I'm not sure there is a magic length of time; I think mochtegernvrtuoso's idea is that it is better to set out to do a little practice regularly, than aim for a 3-hour scales marathon and become frustrated. Everyone needs to define their own version of "little".
Raspberry, I get your point that you want to have serious goals, and therefore like exams. However, I'm not sure that exams alone are giving you what you need. If they were, you wouldn't be considering giving up. There are a million different equally-serious goals you could set yourself(*). For example, if there is a piece you love and would like to play, then it could be a goal. Maybe that's something to discuss with your teacher? In a way, musical goals such as much-loved pieces, or the exploration of the repertoire of a composer you admire, are longer-lasting than exams, because eventually you will run out of exams to take.

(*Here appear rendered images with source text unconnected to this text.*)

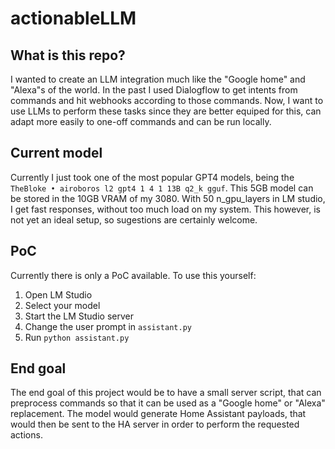 # actionableLLM
## What is this repo?
I wanted to create an LLM integration much like the "Google home" and "Alexa"s of the world. In the past I used Dialogflow to get intents from commands and hit webhooks according to those commands. Now, I want to use LLMs to perform these tasks since they are better equiped for this, can adapt more easily to one-off commands and can be run locally.

## Current model
Currently I just took one of the most popular GPT4 models, being the `TheBloke • airoboros l2 gpt4 1 4 1 13B q2_k gguf`. This 5GB model can be stored in the 10GB VRAM of my 3080. With 50 n_gpu_layers in LM studio, I get fast responses, without too much load on my system. This however, is not yet an ideal setup, so sugestions are certainly welcome.

## PoC
Currently there is only a PoC available. To use this yourself:
1. Open LM Studio
1. Select your model
1. Start the LM Studio server
1. Change the user prompt in `assistant.py`
1. Run `python assistant.py`

## End goal
The end goal of this project would be to have a small server script, that can preprocess commands so that it can be used as a "Google home" or "Alexa" replacement. The model would generate Home Assistant payloads, that would then be sent to the HA server in order to perform the requested actions.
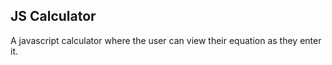 ## JS Calculator 

A javascript calculator where the user can view their equation as they enter it.
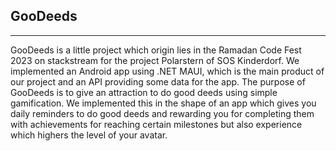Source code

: ## GooDeeds
---
GooDeeds is a little project which origin lies in the Ramadan Code Fest 2023 on stackstream for the project Polarstern of SOS Kinderdorf.
We implemented an Android app using .NET MAUI, which is the main product of our project and an API providing some data for the app.
The purpose of GooDeeds is to give an attraction to do good deeds using simple gamification. We implemented this in the shape of an app which gives you daily reminders to do good deeds and rewarding you for completing them with achievements for reaching certain milestones but also experience which highers the level of your avatar.
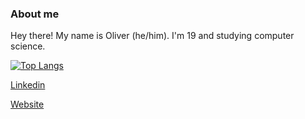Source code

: ### About me

Hey there! My name is Oliver (he/him). I'm 19 and studying computer science.

[![Top Langs](https://github-readme-stats.vercel.app/api/top-langs/?username=olwmc)](https://github.com/olwmc/github-readme-stats)

[Linkedin](https://www.linkedin.com/in/oliver-mclaughlin-35689219a/)

[Website](https://olwmc.github.io)
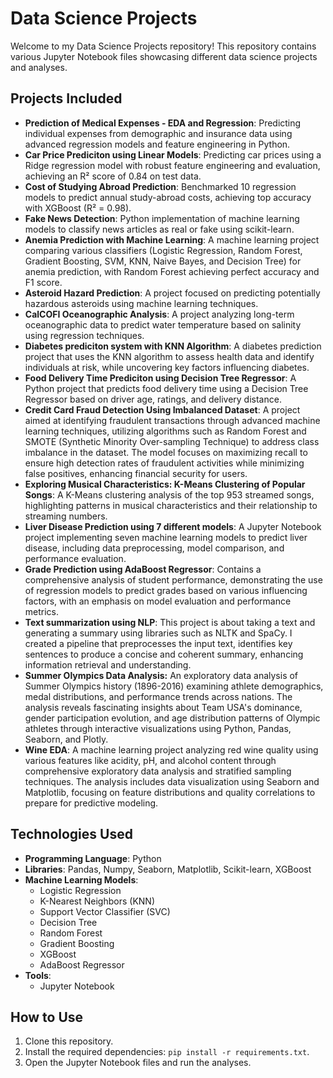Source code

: # Data Science Projects

Welcome to my Data Science Projects repository! This repository contains various Jupyter Notebook files showcasing different data science projects and analyses.

## Projects Included
- **Prediction of Medical Expenses - EDA and Regression**: Predicting individual expenses from demographic and insurance data using advanced regression models and feature engineering in Python.
- **Car Price Prediciton using Linear Models**: Predicting car prices using a Ridge regression model with robust feature engineering and evaluation, achieving an R² score of 0.84 on test data.
- **Cost of Studying Abroad Prediction**: Benchmarked 10 regression models to predict annual study-abroad costs, achieving top accuracy with XGBoost (R² = 0.98).
- **Fake News Detection**: Python implementation of machine learning models to classify news articles as real or fake using scikit-learn.
- **Anemia Prediction with Machine Learning**: A machine learning project comparing various classifiers (Logistic Regression, Random Forest, Gradient Boosting, SVM, KNN, Naive Bayes, and Decision Tree) for anemia prediction, with Random Forest achieving perfect accuracy and F1 score.
- **Asteroid Hazard Prediction**: A project focused on predicting potentially hazardous asteroids using machine learning techniques.
- **CalCOFI Oceanographic Analysis**: A project analyzing long-term oceanographic data to predict water temperature based on salinity using regression techniques.
- **Diabetes prediciton system with KNN Algorithm**: A diabetes prediction project that uses the KNN algorithm to assess health data and identify individuals at risk, while uncovering key factors influencing diabetes.
- **Food Delivery Time Prediciton using Decision Tree Regressor**: A Python project that predicts food delivery time using a Decision Tree Regressor based on driver age, ratings, and delivery distance.
- **Credit Card Fraud Detection Using Imbalanced Dataset**: A project aimed at identifying fraudulent transactions through advanced machine learning techniques, utilizing algorithms such as Random Forest and SMOTE (Synthetic Minority Over-sampling Technique) to address class imbalance in the dataset. The model focuses on maximizing recall to ensure high detection rates of fraudulent activities while minimizing false positives, enhancing financial security for users.
- **Exploring Musical Characteristics: K-Means Clustering of Popular Songs**: A K-Means clustering analysis of the top 953 streamed songs, highlighting patterns in musical characteristics and their relationship to streaming numbers.
- **Liver Disease Prediction using 7 different models**: A Jupyter Notebook project implementing seven machine learning models to predict liver disease, including data preprocessing, model comparison, and performance evaluation.
- **Grade Prediction using AdaBoost Regressor**: Contains a comprehensive analysis of student performance, demonstrating the use of regression models to predict grades based on various influencing factors, with an emphasis on model evaluation and performance metrics.
- **Text summarization using NLP**: This project is about taking a text and generating a summary using libraries such as NLTK and SpaCy. I created a pipeline that preprocesses the input text, identifies key sentences to produce a concise and coherent summary, enhancing information retrieval and understanding.
- **Summer Olympics Data Analysis:** An exploratory data analysis of Summer Olympics history (1896-2016) examining athlete demographics, medal distributions, and performance trends across nations. The analysis reveals fascinating insights about Team USA's dominance, gender participation evolution, and age distribution patterns of Olympic athletes through interactive visualizations using Python, Pandas, Seaborn, and Plotly.
- **Wine EDA**: A machine learning project analyzing red wine quality using various features like acidity, pH, and alcohol content through comprehensive exploratory data analysis and stratified sampling techniques. The analysis includes data visualization using Seaborn and Matplotlib, focusing on feature distributions and quality correlations to prepare for predictive modeling.

## Technologies Used

- **Programming Language**: Python
- **Libraries**: Pandas, Numpy, Seaborn, Matplotlib, Scikit-learn, XGBoost
- **Machine Learning Models**: 
  - Logistic Regression
  - K-Nearest Neighbors (KNN)
  - Support Vector Classifier (SVC)
  - Decision Tree
  - Random Forest
  - Gradient Boosting
  - XGBoost
  - AdaBoost Regressor
- **Tools**: 
  - Jupyter Notebook

## How to Use

1. Clone this repository.
2. Install the required dependencies: `pip install -r requirements.txt`.
3. Open the Jupyter Notebook files and run the analyses.
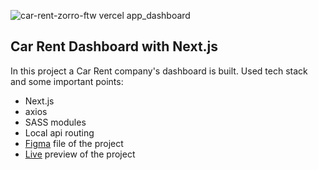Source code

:![car-rent-zorro-ftw vercel app_dashboard](https://user-images.githubusercontent.com/86876940/229932839-0ee782c3-e37d-4bf0-bbd4-c36b35b61f54.png)

## Car Rent Dashboard with Next.js
In this project a Car Rent company's dashboard is built. Used tech stack and some important points:

* Next.js
* axios
* SASS modules
* Local api routing
* [Figma](https://www.figma.com/file/Yimr8xc5yz4epDxh6eprUh/FE5.C4.L2?node-id=18-852&t=HB7ZseF2mMrI9qZf-0) file of the project
* [Live](https://car-rent-zorro-ftw.vercel.app/dashboard) preview of the project


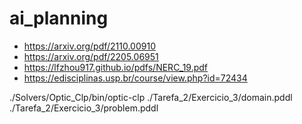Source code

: # ai_planning

- https://arxiv.org/pdf/2110.00910
- https://arxiv.org/pdf/2205.06951
- https://lfzhou917.github.io/pdfs/NERC_19.pdf
- https://edisciplinas.usp.br/course/view.php?id=72434

./Solvers/Optic_Clp/bin/optic-clp ./Tarefa_2/Exercicio_3/domain.pddl ./Tarefa_2/Exercicio_3/problem.pddl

And anyway, I get the impression the three motivating factors that allow someone to pursue music beyond the end of their exam career are various personally-determined combinations of the satisfaction of teaching, the satisfaction of performing music that one loves, and cash! So it's no bad thing to think about the music you love, and what you want to do about it.
(* goals aren't exclusive. You can, of course, do exams as well as having other goals such as learning a great piece. And there are so many other goals too: to be able to accompany a friend, to be able to play nursery rhymes for a grand-daughter, to have the confidence to play your last exam piece on one of those public pianos in a shopping arcade/station (that takes serious bravery!)... and probably more).